A primeira coisa que deve ficar clara para quem direciona investimento em renda variável é que ela jamais deixará de ser variável, independente de sua estratégia. Não precisa ser um suicida, investidor de “micos” em day-trade (operações de curtíssimo prazo). Quem opera position trade (investimento de longo prazo), em ações de empresas sólidas e líderes de setores maduros da economia (as chamadas Blus Chips) também pode “quebrar”, caso a companhia venha a apresentar declaração de falência no dia seguinte. E isto não é nada incomum. Você se lembra da Mesbla, Transbrasil, Vasp?

Montar uma carteira exclusiva de empresas que pagam bons dividendos (lucro apurado pela empresa, anual ou semestralmente, dividido proporcionalmente entre os acionistas) também é arriscado tanto pela imprevisibilidade da empresa quanto pelo citado acima. Por mais que você seja um expert em análise fundamentalista, haverá sempre alguma informação que não foi passada ao mercado e, portanto, você não sabe.

 

Uma variável enganosa é o famoso Dividend Yeld, um índice presente nos balanços das empresas que muitos investidores inexperientes seguem cegamente. Acontece que o Dividend Yeld nada mais é do que os dividendos divididos pelo preço da ação.
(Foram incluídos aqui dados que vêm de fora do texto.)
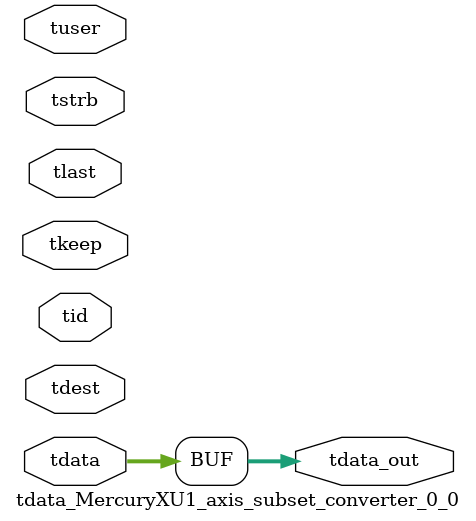
<source format=v>


`timescale 1ps/1ps

module tdata_MercuryXU1_axis_subset_converter_0_0 #
(
parameter C_S_AXIS_TDATA_WIDTH = 32,
parameter C_S_AXIS_TUSER_WIDTH = 0,
parameter C_S_AXIS_TID_WIDTH   = 0,
parameter C_S_AXIS_TDEST_WIDTH = 0,
parameter C_M_AXIS_TDATA_WIDTH = 32
)
(
input  [(C_S_AXIS_TDATA_WIDTH == 0 ? 1 : C_S_AXIS_TDATA_WIDTH)-1:0     ] tdata,
input  [(C_S_AXIS_TUSER_WIDTH == 0 ? 1 : C_S_AXIS_TUSER_WIDTH)-1:0     ] tuser,
input  [(C_S_AXIS_TID_WIDTH   == 0 ? 1 : C_S_AXIS_TID_WIDTH)-1:0       ] tid,
input  [(C_S_AXIS_TDEST_WIDTH == 0 ? 1 : C_S_AXIS_TDEST_WIDTH)-1:0     ] tdest,
input  [(C_S_AXIS_TDATA_WIDTH/8)-1:0 ] tkeep,
input  [(C_S_AXIS_TDATA_WIDTH/8)-1:0 ] tstrb,
input                                                                    tlast,
output [C_M_AXIS_TDATA_WIDTH-1:0] tdata_out
);

assign tdata_out = {tdata[31:0]};

endmodule


</source>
Oras, se esse índice é alto, não significa que a empresa é ótima para montar uma carteira desse tipo… se ela estiver com o preço das ações em forte queda, é evidente que o DY será alto, dando uma falsa sensação de que ela paga bons dividendos.

Outra questão a ser observada é o que o famoso economista norte-americano Gregory Mankiw chamou de “custo de oportunidade”. Um dos mais famosos princípios do seu livro, que se tornou a bíblia dos economistas, o “custo de oportunidade” corresponde àquilo que você deixa de fazer para ir em busca de outra coisa. Ou seja, ter uma carteira composta apenas por dividendos pode fazer com que você deixe passar muitas oportunidades para ganhar com as oscilações do mercado.

 

Por fim, dividendos é porção sobre o lucro. Se uma empresa tem lucros baixos e paga altos dividendos, ela certamente está distorcendo sua situação real e, certamente, não conseguirá se manter assim por muito tempo. Controle de despesas e boas aplicações envolve raciocínio crítico.